Mainz bringt 2027 die Gelbe Tonne zurück – doch es gibt Hürden
Mainz führt bis 2027 die "Gelbe Tonne" für Abfallmanagement wieder ein
Die Stadt Mainz plant, bis 2027 ihr System der "Gelben Tonne" für die Mülltrennung wieder einzuführen. Die Rückkehr erfolgt nach Jahren der Verzögerungen, darunter einer gerichtlichen Blockade und anhaltenden Streitigkeiten mit dem aktuellen Entsorgungsunternehmen. Bereits 2019 hatte die Stadt beschlossen, das System einzuführen, um die Verschmutzung durch herumliegende Abfälle und aufgerissene Verpackungsbeutel während der Abholung zu verringern.
2019 hatte Mainz die Pläne für die Einführung der "Gelben Tonne" für recycelbare Verpackungen gebilligt. Ziel war es, das Müllaufkommen und die beschädigten Abfallsäcke zu reduzieren, die alle zwei Wochen bei der Abfallabfuhr zu beobachten waren. Doch die Umsetzung wurde durch ein Verwaltungsgericht gestoppt, das urteilte, das System erfülle nicht die Anforderungen an einen Vollservice.

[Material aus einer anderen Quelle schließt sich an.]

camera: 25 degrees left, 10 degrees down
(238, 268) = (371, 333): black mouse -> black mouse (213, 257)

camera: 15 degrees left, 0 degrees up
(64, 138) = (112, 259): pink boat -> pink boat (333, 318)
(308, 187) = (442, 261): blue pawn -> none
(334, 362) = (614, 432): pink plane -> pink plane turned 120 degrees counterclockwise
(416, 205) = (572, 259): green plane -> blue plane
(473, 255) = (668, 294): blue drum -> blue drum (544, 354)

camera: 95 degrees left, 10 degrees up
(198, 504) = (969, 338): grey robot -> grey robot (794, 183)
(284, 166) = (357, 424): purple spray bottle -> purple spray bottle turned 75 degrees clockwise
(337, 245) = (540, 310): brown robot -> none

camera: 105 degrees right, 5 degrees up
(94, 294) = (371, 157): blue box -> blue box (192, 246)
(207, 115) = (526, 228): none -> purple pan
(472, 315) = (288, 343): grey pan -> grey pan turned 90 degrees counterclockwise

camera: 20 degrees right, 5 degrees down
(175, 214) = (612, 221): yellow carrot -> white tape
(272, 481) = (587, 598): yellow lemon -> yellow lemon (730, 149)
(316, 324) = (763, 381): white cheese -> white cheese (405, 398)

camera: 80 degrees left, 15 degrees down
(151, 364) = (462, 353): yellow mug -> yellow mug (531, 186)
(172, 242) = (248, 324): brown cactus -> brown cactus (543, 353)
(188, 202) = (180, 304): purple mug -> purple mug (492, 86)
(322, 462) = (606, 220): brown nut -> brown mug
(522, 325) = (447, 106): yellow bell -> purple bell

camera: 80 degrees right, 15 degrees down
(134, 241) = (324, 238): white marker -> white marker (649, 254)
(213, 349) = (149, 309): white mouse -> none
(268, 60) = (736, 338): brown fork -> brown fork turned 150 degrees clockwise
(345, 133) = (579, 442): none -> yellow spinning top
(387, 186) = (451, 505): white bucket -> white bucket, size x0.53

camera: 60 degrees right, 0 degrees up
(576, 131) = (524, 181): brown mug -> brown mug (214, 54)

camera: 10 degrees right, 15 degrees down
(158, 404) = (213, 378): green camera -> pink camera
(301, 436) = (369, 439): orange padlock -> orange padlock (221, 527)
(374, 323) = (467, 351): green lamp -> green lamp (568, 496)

Der aktuelle Entsorgungsvertrag mit dem Unternehmen BellandVision läuft bis Ende 2024. Das Unternehmen lehnt die "Gelbe Tonne" ab und warnt, sie könnte zu mehr Restmüll und höheren Emissionen durch zusätzliche Abholfahrten führen. Gleichzeitig haben duale Abfallsysteme die neue Rahmenrichtlinie der Kommunalen Abfallwirtschaft Mainz (KAW) angefochten, die darauf abzielt, einen neuen Anbieter für das System zu gewinnen.
Laut dem neuen Plan soll die "Gelbe Tonne" am 1. Januar 2027 wieder eingeführt werden. Allerdings könnten auf Eigentümer zusätzliche Kosten zukommen, und Anwohner müssten die Tonnen möglicherweise selbst an den Straßenrand bringen, falls der neue Anbieter keinen Vollservice anbietet.
Die Entscheidung der Stadt bedeutet, dass die "Gelbe Tonne" nach sieben Jahren Verzögerung zurückkehrt. Anwohner und Eigentümer müssen sich auf mögliche Änderungen bei Service und Kosten einstellen. Die neue Richtlinie der KAW soll sicherstellen, dass bis zum Auslaufen des aktuellen Vertrags Ende 2024 ein neuer Anbieter gefunden wird.